Exercise objective: What you give back must match the records below exactly, apart from the pictures, which are omitted.
-- Opening Marker --
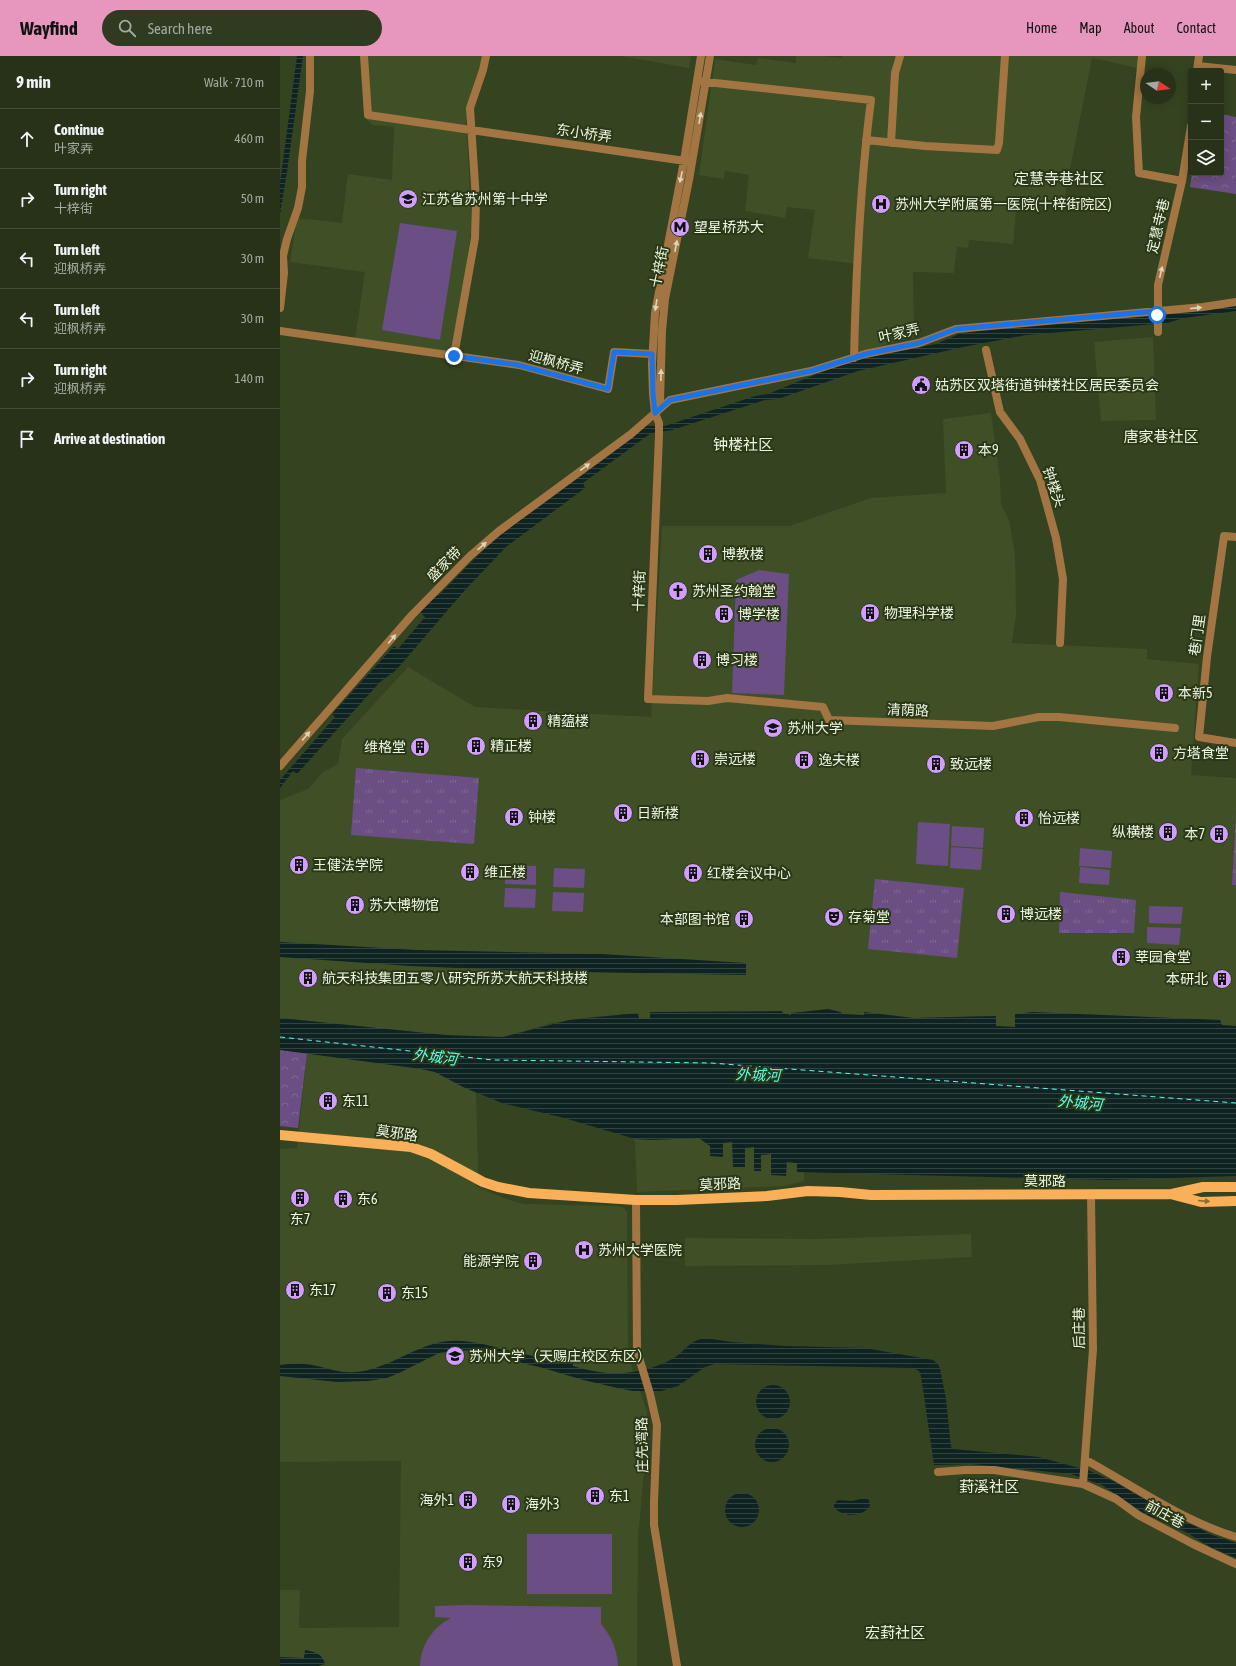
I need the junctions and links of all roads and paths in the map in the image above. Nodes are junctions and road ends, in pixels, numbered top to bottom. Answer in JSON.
{"nodes":[{"id":1,"x":310,"y":56,"type":"edge"},
{"id":2,"x":364,"y":56,"type":"edge"},
{"id":3,"x":486,"y":56,"type":"edge"},
{"id":4,"x":701,"y":56,"type":"edge"},
{"id":5,"x":710,"y":56,"type":"edge"},
{"id":6,"x":900,"y":56,"type":"edge"},
{"id":7,"x":1004,"y":56,"type":"edge"},
{"id":8,"x":1142,"y":56,"type":"edge"},
{"id":9,"x":1199,"y":56,"type":"edge"},
{"id":10,"x":1198,"y":68,"type":"edge"},
{"id":11,"x":1224,"y":69,"type":"edge"},
{"id":12,"x":1236,"y":70,"type":"edge"},
{"id":13,"x":701,"y":82,"type":"junction"},
{"id":14,"x":471,"y":130,"type":"junction"},
{"id":15,"x":866,"y":140,"type":"junction"},
{"id":16,"x":1189,"y":140,"type":"edge"},
{"id":17,"x":891,"y":143,"type":"junction"},
{"id":18,"x":688,"y":162,"type":"junction"},
{"id":19,"x":1182,"y":181,"type":"junction"},
{"id":20,"x":1236,"y":302,"type":"edge"},
{"id":21,"x":280,"y":308,"type":"edge"},
{"id":22,"x":1157,"y":313,"type":"junction"},
{"id":23,"x":1157,"y":329,"type":"dead end"},
{"id":24,"x":280,"y":331,"type":"edge"},
{"id":25,"x":986,"y":350,"type":"dead end"},
{"id":26,"x":652,"y":354,"type":"junction"},
{"id":27,"x":454,"y":356,"type":"junction"},
{"id":28,"x":854,"y":358,"type":"junction"},
{"id":29,"x":655,"y":413,"type":"junction"},
{"id":30,"x":1236,"y":537,"type":"edge"},
{"id":31,"x":1060,"y":643,"type":"dead end"},
{"id":32,"x":648,"y":699,"type":"joint"},
{"id":33,"x":1175,"y":728,"type":"dead end"},
{"id":34,"x":1236,"y":743,"type":"edge"},
{"id":35,"x":280,"y":766,"type":"edge"},
{"id":36,"x":280,"y":1135,"type":"edge"},
{"id":37,"x":1236,"y":1187,"type":"edge"},
{"id":38,"x":1091,"y":1194,"type":"junction"},
{"id":39,"x":1172,"y":1194,"type":"junction"},
{"id":40,"x":636,"y":1200,"type":"junction"},
{"id":41,"x":1236,"y":1202,"type":"edge"},
{"id":42,"x":1086,"y":1463,"type":"junction"},
{"id":43,"x":938,"y":1472,"type":"dead end"},
{"id":44,"x":1083,"y":1484,"type":"junction"},
{"id":45,"x":1236,"y":1537,"type":"edge"},
{"id":46,"x":1236,"y":1564,"type":"edge"},
{"id":47,"x":677,"y":1666,"type":"edge"}],
"edges":[{"from":1,"to":21,"type":"street"},
{"from":2,"to":14,"type":"street","name":"东小桥弄"},
{"from":3,"to":14,"type":"street"},
{"from":4,"to":13,"type":"street","name":"十梓街"},
{"from":5,"to":13,"type":"street","name":"十梓街"},
{"from":6,"to":17,"type":"street"},
{"from":7,"to":17,"type":"street"},
{"from":8,"to":19,"type":"street"},
{"from":9,"to":10,"type":"street"},
{"from":11,"to":12,"type":"street"},
{"from":13,"to":15,"type":"street"},
{"from":13,"to":18,"type":"street","name":"十梓街"},
{"from":14,"to":18,"type":"street","name":"东小桥弄"},
{"from":14,"to":27,"type":"street"},
{"from":15,"to":17,"type":"street"},
{"from":15,"to":28,"type":"street"},
{"from":16,"to":19,"type":"street","name":"定慧寺巷"},
{"from":18,"to":26,"type":"street","name":"十梓街","one_way":true},
{"from":29,"to":18,"type":"street","name":"十梓街","one_way":true},
{"from":22,"to":19,"type":"street","name":"定慧寺巷","one_way":true},
{"from":22,"to":20,"type":"street","name":"叶家弄","one_way":true},
{"from":22,"to":23,"type":"street","name":"定慧寺巷"},
{"from":22,"to":28,"type":"street","name":"叶家弄"},
{"from":24,"to":27,"type":"street","name":"迎枫桥弄"},
{"from":25,"to":31,"type":"street","name":"钟楼头"},
{"from":26,"to":27,"type":"street","name":"迎枫桥弄"},
{"from":26,"to":29,"type":"street","name":"十梓街"},
{"from":28,"to":29,"type":"street","name":"叶家弄"},
{"from":29,"to":32,"type":"street","name":"十梓街"},
{"from":35,"to":29,"type":"street","name":"盛家带","one_way":true},
{"from":30,"to":34,"type":"street","name":"巷门里"},
{"from":32,"to":33,"type":"street","name":"清荫路"},
{"from":36,"to":40,"type":"main road","name":"莫邪路"},
{"from":37,"to":39,"type":"main road","name":"莫邪路"},
{"from":38,"to":39,"type":"main road","name":"莫邪路"},
{"from":38,"to":40,"type":"main road","name":"莫邪路"},
{"from":38,"to":42,"type":"street","name":"后庄巷"},
{"from":39,"to":41,"type":"main road","name":"莫邪路","one_way":true},
{"from":40,"to":47,"type":"street","name":"庄先湾路"},
{"from":42,"to":44,"type":"street","name":"后庄巷"},
{"from":42,"to":45,"type":"street"},
{"from":43,"to":44,"type":"street","name":"前庄巷"},
{"from":44,"to":46,"type":"street","name":"前庄巷"}]}
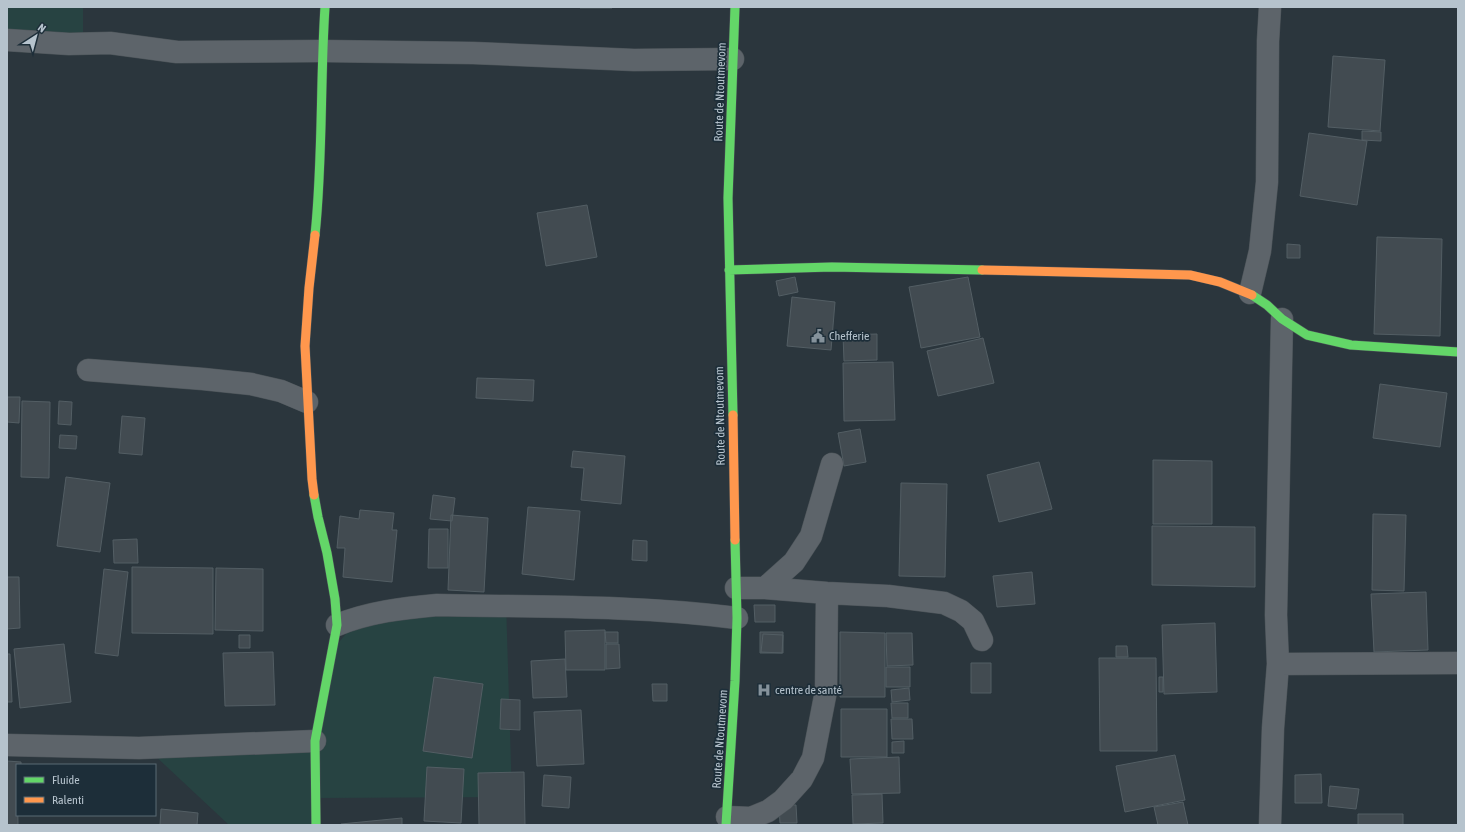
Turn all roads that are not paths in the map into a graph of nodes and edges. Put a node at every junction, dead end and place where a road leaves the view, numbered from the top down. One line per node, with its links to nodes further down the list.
1 (325, 7): 5 (street)
2 (735, 7): 6 (street, Route de Ntoutmevom)
3 (1270, 7): 8 (street)
4 (7, 40): 5 (street)
5 (322, 51): 6 (street); 12 (street)
6 (733, 59): 7 (street, Route de Ntoutmevom)
7 (729, 270): 8 (street); 14 (street, Route de Ntoutmevom)
8 (1250, 293): 9 (street)
9 (1282, 319): 10 (street); 21 (street)
10 (1458, 352)
11 (88, 370): 12 (street)
12 (307, 402): 18 (street)
13 (832, 464): 15 (street)
14 (736, 588): 15 (street); 17 (street, Route de Ntoutmevom)
15 (765, 588): 16 (street)
16 (827, 593): 19 (street); 24 (street)
17 (736, 618): 18 (street); 24 (street, Route de Ntoutmevom)
18 (337, 625): 22 (street)
19 (982, 640)
20 (1458, 663): 21 (street)
21 (1278, 664): 26 (street)
22 (315, 741): 23 (street); 25 (street)
23 (7, 745)
24 (726, 821)
25 (316, 825)
26 (1270, 825)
-- Closing Marker --
Solution for this problem:
I need the junctions and links of all roads and paths in the map in the image above. Nodes are junctions and road ends, in pixels, numbered top to bottom. Answer in JSON.
{"nodes":[{"id":1,"x":310,"y":56,"type":"edge"},
{"id":2,"x":364,"y":56,"type":"edge"},
{"id":3,"x":486,"y":56,"type":"edge"},
{"id":4,"x":701,"y":56,"type":"edge"},
{"id":5,"x":710,"y":56,"type":"edge"},
{"id":6,"x":900,"y":56,"type":"edge"},
{"id":7,"x":1004,"y":56,"type":"edge"},
{"id":8,"x":1142,"y":56,"type":"edge"},
{"id":9,"x":1199,"y":56,"type":"edge"},
{"id":10,"x":1198,"y":68,"type":"edge"},
{"id":11,"x":1224,"y":69,"type":"edge"},
{"id":12,"x":1236,"y":70,"type":"edge"},
{"id":13,"x":701,"y":82,"type":"junction"},
{"id":14,"x":471,"y":130,"type":"junction"},
{"id":15,"x":866,"y":140,"type":"junction"},
{"id":16,"x":1189,"y":140,"type":"edge"},
{"id":17,"x":891,"y":143,"type":"junction"},
{"id":18,"x":688,"y":162,"type":"junction"},
{"id":19,"x":1182,"y":181,"type":"junction"},
{"id":20,"x":1236,"y":302,"type":"edge"},
{"id":21,"x":280,"y":308,"type":"edge"},
{"id":22,"x":1157,"y":313,"type":"junction"},
{"id":23,"x":1157,"y":329,"type":"dead end"},
{"id":24,"x":280,"y":331,"type":"edge"},
{"id":25,"x":986,"y":350,"type":"dead end"},
{"id":26,"x":652,"y":354,"type":"junction"},
{"id":27,"x":454,"y":356,"type":"junction"},
{"id":28,"x":854,"y":358,"type":"junction"},
{"id":29,"x":655,"y":413,"type":"junction"},
{"id":30,"x":1236,"y":537,"type":"edge"},
{"id":31,"x":1060,"y":643,"type":"dead end"},
{"id":32,"x":648,"y":699,"type":"joint"},
{"id":33,"x":1175,"y":728,"type":"dead end"},
{"id":34,"x":1236,"y":743,"type":"edge"},
{"id":35,"x":280,"y":766,"type":"edge"},
{"id":36,"x":280,"y":1135,"type":"edge"},
{"id":37,"x":1236,"y":1187,"type":"edge"},
{"id":38,"x":1091,"y":1194,"type":"junction"},
{"id":39,"x":1172,"y":1194,"type":"junction"},
{"id":40,"x":636,"y":1200,"type":"junction"},
{"id":41,"x":1236,"y":1202,"type":"edge"},
{"id":42,"x":1086,"y":1463,"type":"junction"},
{"id":43,"x":938,"y":1472,"type":"dead end"},
{"id":44,"x":1083,"y":1484,"type":"junction"},
{"id":45,"x":1236,"y":1537,"type":"edge"},
{"id":46,"x":1236,"y":1564,"type":"edge"},
{"id":47,"x":677,"y":1666,"type":"edge"}],
"edges":[{"from":1,"to":21,"type":"street"},
{"from":2,"to":14,"type":"street","name":"东小桥弄"},
{"from":3,"to":14,"type":"street"},
{"from":4,"to":13,"type":"street","name":"十梓街"},
{"from":5,"to":13,"type":"street","name":"十梓街"},
{"from":6,"to":17,"type":"street"},
{"from":7,"to":17,"type":"street"},
{"from":8,"to":19,"type":"street"},
{"from":9,"to":10,"type":"street"},
{"from":11,"to":12,"type":"street"},
{"from":13,"to":15,"type":"street"},
{"from":13,"to":18,"type":"street","name":"十梓街"},
{"from":14,"to":18,"type":"street","name":"东小桥弄"},
{"from":14,"to":27,"type":"street"},
{"from":15,"to":17,"type":"street"},
{"from":15,"to":28,"type":"street"},
{"from":16,"to":19,"type":"street","name":"定慧寺巷"},
{"from":18,"to":26,"type":"street","name":"十梓街","one_way":true},
{"from":29,"to":18,"type":"street","name":"十梓街","one_way":true},
{"from":22,"to":19,"type":"street","name":"定慧寺巷","one_way":true},
{"from":22,"to":20,"type":"street","name":"叶家弄","one_way":true},
{"from":22,"to":23,"type":"street","name":"定慧寺巷"},
{"from":22,"to":28,"type":"street","name":"叶家弄"},
{"from":24,"to":27,"type":"street","name":"迎枫桥弄"},
{"from":25,"to":31,"type":"street","name":"钟楼头"},
{"from":26,"to":27,"type":"street","name":"迎枫桥弄"},
{"from":26,"to":29,"type":"street","name":"十梓街"},
{"from":28,"to":29,"type":"street","name":"叶家弄"},
{"from":29,"to":32,"type":"street","name":"十梓街"},
{"from":35,"to":29,"type":"street","name":"盛家带","one_way":true},
{"from":30,"to":34,"type":"street","name":"巷门里"},
{"from":32,"to":33,"type":"street","name":"清荫路"},
{"from":36,"to":40,"type":"main road","name":"莫邪路"},
{"from":37,"to":39,"type":"main road","name":"莫邪路"},
{"from":38,"to":39,"type":"main road","name":"莫邪路"},
{"from":38,"to":40,"type":"main road","name":"莫邪路"},
{"from":38,"to":42,"type":"street","name":"后庄巷"},
{"from":39,"to":41,"type":"main road","name":"莫邪路","one_way":true},
{"from":40,"to":47,"type":"street","name":"庄先湾路"},
{"from":42,"to":44,"type":"street","name":"后庄巷"},
{"from":42,"to":45,"type":"street"},
{"from":43,"to":44,"type":"street","name":"前庄巷"},
{"from":44,"to":46,"type":"street","name":"前庄巷"}]}
Turn all roads that are not paths in the map into a graph of nodes and edges. Put a node at every junction, dead end and place where a road leaves the view, numbered from the top down. One line per node, with its links to nodes further down the list.
1 (325, 7): 5 (street)
2 (735, 7): 6 (street, Route de Ntoutmevom)
3 (1270, 7): 8 (street)
4 (7, 40): 5 (street)
5 (322, 51): 6 (street); 12 (street)
6 (733, 59): 7 (street, Route de Ntoutmevom)
7 (729, 270): 8 (street); 14 (street, Route de Ntoutmevom)
8 (1250, 293): 9 (street)
9 (1282, 319): 10 (street); 21 (street)
10 (1458, 352)
11 (88, 370): 12 (street)
12 (307, 402): 18 (street)
13 (832, 464): 15 (street)
14 (736, 588): 15 (street); 17 (street, Route de Ntoutmevom)
15 (765, 588): 16 (street)
16 (827, 593): 19 (street); 24 (street)
17 (736, 618): 18 (street); 24 (street, Route de Ntoutmevom)
18 (337, 625): 22 (street)
19 (982, 640)
20 (1458, 663): 21 (street)
21 (1278, 664): 26 (street)
22 (315, 741): 23 (street); 25 (street)
23 (7, 745)
24 (726, 821)
25 (316, 825)
26 (1270, 825)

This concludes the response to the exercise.